There’s two notions at play here, one is object-oriented programming (which 
javascript handles quite well), the other is a static typing system (which 
javascript being a dynamic language doesn’t natively support). 

It’s important to understand that you can do object-oriented programming 
without static typing, classes, explicit interfaces, or inheritance. 
Similarly, just because you are using classes, interfaces, or inheritance 
doesn’t mean your code is object-oriented. 

I understand why you are troubled by the notion that you shouldn’t just be 
able to trust an object implements the correct interface simply because it 
has methods with the right names. Technically speaking, you are absolutely 
correct. The push method of an object I pass in might very well just do a 
window.alert('I'm 
not pushing').

However, what you have to realize is that there is always an implicit 
contract between methods and API’s you write, and the people who use those 
API’s. When you write a function, you have to document or show examples of 
what it does, what parameters it expects and what it will return. A 
statically typed language provides some tools to help document and enforce 
*some* of that contract at compile time. However, static typing can only go 
so far to enforce a contract, so you still have to trust the caller. For 
example, even with static typing I can create a group and have it implement 
a “List” interface but there is nothing preventing me from implementing the 
list interface incorrectly, or even purposefully not behaving as a faithful 
implementation of a list contract (i.e. I can still “push” persons off a 
cliff rather than add them to my group). 
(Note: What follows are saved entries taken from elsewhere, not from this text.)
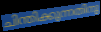
ചിന്തിക്കുന്നതിനു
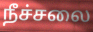
நீச்சலை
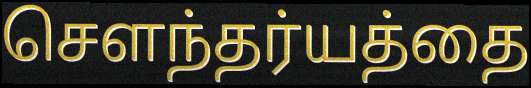
செளந்தர்யத்தை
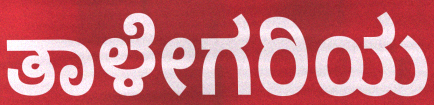
ತಾಳೇಗರಿಯ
Duck-typing can be a useful tool in dynamically typed languages, as long as 
your contracts is documented. For example, in your method you would say: 
“if the first parameter proviides a push method it will be interpreted as 
an array-like object and the method used to add items to it”. While this 
contract is not enforced by the language itself or the compiler, it is 
still a contract nonetheless. If the user of your method chooses to pass in 
an object with a push that does something other than what the contract 
requires, they should not expect it to work correctly. 

We use these kind of contracts all the time in angular and don’t think much 
of them. Take for example controller definitions, they take a string and a 
constructor, but the constructor could be a function, or it could be an 
array where where each element is a string and the last element is a 
function (for dependency injection). So the following two are valid ways of 
defining a controller:

app.controller('myController', function($scope){
});

app.controller('myController', ['$scope', function($scope){ 
}]);

This is a contract we are all familiar with, but it’s not enforced by the 
language, I could pass an array of integers as the second parameters but it 
would not really work because I’m violating the contract in the 
documentation. I could pass a list of strings that don’t actually match any 
services in my module and angular would throw me an exception because the 
contract states that these strings should be the names of valid services. 

My point is that the contract is between a method and those who use the 
method. Static typing can only help partially document and enforce some 
aspects of the contract, but often not the entire contract, so there will 
always be a level of trust that the objects passed in to your function 
behave as specified in the contract (even when using static typing).